Alla prima manifestazione eravamo circa mille persone. Per le strade ci guardavano tutti con stupore e qualcuno ha avuto paura di farsi vedere alla manifestazione, ma noi eravamo orgogliosi di quell’evento. Il primo tragitto che abbiamo scelto interessava proprio le strade dove io ero considerato dai camorristi, ma anche da alcuni commercianti e imprenditori collusi, un traditore perché avevo deciso di oppormi alla malavita organizzata. Col tempo, abbiamo registrato l’aumento della presenza delle persone oneste disposte ad esporsi, mentre la presenza fisica dei camorristi è diminuita. Quest’anno siamo arrivati a 10 mila persone che hanno sfilato in zone che, fino a poco tempo fa, erano sotto dominio assoluto della camorra».  

Ma come si vince la paura?
«È difficile rispondere. Posso dire qualcosa in base alla mia esperienza: prima come vittima e poi come persona che cerca di convincere le vittime di estorsione ed usura a denunciare. Nella decisione di denunciare il racket hanno inciso tre fattori: la fede, la dignità e la famiglia. Al mio rifiuto di pagare il pizzo, gli estorsori hanno cominciare a rubare di tutto nella mia azienda. Un gesto per dire che si ritengono i padroni assoluti, capaci di decidere la sorte delle persone. Ribellarsi contro questa menzogna significa che sono io che decido della mia vita e non loro. Ho provato molta paura e solitudine, poi ho conosciuto l’associazione antiracket ed è cambiato tutto. Le persone che adesso si avvicinano a noi, vedono che continuiamo la nostra vita anche senza scorta. Cominciano così a liberarsi, man mano, dalla paura, sanno che non resteranno sole e che le istituzioni gli sono vicine».

Quali responsabilità ha il sistema bancario nello spingere gli imprenditori a rivolgersi alla finanza camorristica?
«Posso dire qualcosa a partire da storie che conosco direttamente. In alcune banche sono gli stessi funzionari che indicano a chi rivolgersi dopo che il cliente ha ricevuto l’ennesimo rifiuto di un prestito bancario. Fisicamente fuori le banche ci sono usurari che concedono ai commerciati piccole somme per pagare qualche assegno così da non farli andare in protesto. Sono piccole cifre, anche 100 euro. E se le banche non prestano nemmeno queste piccole somme, finisce che la mattina sono costretti a rivolgersi agli usurai, che si presentano la sera stessa a prelevare 200 euro dall’incasso della giornata».

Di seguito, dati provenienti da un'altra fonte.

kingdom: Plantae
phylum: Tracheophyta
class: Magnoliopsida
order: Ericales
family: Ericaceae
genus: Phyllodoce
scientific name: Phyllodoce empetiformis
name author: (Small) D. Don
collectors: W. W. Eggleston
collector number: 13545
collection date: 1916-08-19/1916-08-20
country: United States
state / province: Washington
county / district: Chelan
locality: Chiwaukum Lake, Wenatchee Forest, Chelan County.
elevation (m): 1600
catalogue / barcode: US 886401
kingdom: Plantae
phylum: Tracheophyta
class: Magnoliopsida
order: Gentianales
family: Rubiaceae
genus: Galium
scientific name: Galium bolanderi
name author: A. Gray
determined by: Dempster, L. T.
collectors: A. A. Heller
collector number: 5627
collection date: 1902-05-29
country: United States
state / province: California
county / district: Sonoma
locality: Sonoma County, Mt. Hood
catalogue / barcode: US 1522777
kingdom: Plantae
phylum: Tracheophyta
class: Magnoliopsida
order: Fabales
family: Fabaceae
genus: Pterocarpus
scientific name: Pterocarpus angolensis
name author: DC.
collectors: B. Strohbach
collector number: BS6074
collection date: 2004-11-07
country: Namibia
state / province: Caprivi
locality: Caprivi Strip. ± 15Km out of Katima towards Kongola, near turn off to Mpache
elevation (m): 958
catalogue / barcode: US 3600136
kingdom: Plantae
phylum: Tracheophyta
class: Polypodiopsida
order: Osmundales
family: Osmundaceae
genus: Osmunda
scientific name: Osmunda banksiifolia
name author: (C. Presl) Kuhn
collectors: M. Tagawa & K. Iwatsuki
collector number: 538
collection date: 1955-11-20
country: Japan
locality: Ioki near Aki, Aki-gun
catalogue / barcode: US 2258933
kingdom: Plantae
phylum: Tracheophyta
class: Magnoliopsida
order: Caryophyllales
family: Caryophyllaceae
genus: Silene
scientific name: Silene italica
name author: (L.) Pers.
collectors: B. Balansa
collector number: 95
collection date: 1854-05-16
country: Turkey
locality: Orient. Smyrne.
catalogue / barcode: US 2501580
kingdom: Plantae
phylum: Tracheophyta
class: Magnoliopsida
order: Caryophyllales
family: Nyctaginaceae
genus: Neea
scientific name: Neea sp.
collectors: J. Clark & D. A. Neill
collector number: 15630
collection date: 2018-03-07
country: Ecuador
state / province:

Le vostre associazioni antiracket producono fatti concreti. Arrivate a denunciare, con nome e cognome, l’estorsore e accompagnate le vittime durante le delicate fasi processuali. Che tipo di incoraggiamento avete ricevuto dal ministro dell’Interno incontrato a Napoli proprio all’indomani del rogo della Città della Scienza?  
«Ci ha detto di andare avanti e di raccontare il bello, come il numero delle denunce che possiamo fornire da cui risulta che esistono persone libere e istituzioni a loro vicine. Dobbiamo lasciare alle future generazioni una società senza mafie e corruzione».

Che tipo di collaborazione potete portare avanti con Gioventù nuova?
«Con Gioventù nuova non possiamo fermarci a questo ultimo evento del 18 e 19 marzo. Vorrei che nascesse una forte collaborazione. C’è tanto da fare come, ad esempio, portare avanti il discorso del consumo critico e continuare la formazione nelle scuole. Non possiamo, in questa fase, chiedere ai giovani di assistere le vittime di estorsione o usura, ma abbiamo bisogno dei giovani e loro mi sembrano disponibili».

 Che tipo di sostegno chiedete a livello nazionale e a Città Nuova in particolare?
«Il più delle volte abbiamo bisogno del silenzio (quando dobbiamo costituire associazioni, convincere qualcuno a denunciare, ecc) perché c’è in gioco la vita delle persone e quindi preferiamo non parlare. Ma ci sono momenti, come questo della marcia della legalità a Pomigliano, in cui abbiamo bisogno di farci conoscere. Ma pochi ne parlano. Quando si muove Libera c’è una grande macchina organizzativa che coinvolge i mezzi di informazione con la presenza di personalità famose. In gran parte noi siamo persone comuni: non facciamo notizia e ci sembra anche strano chiedere visibilità, ma andiamo avanti lo stesso. Dieci mila persone che marciano a Pomigliano per affermare la legalità sono una notizia al di là dei numeri. Vuol dire che esistono uomini e donne che, in maniera gratuita e con grandi sacrifici, cercano di liberarsi dalle mafie».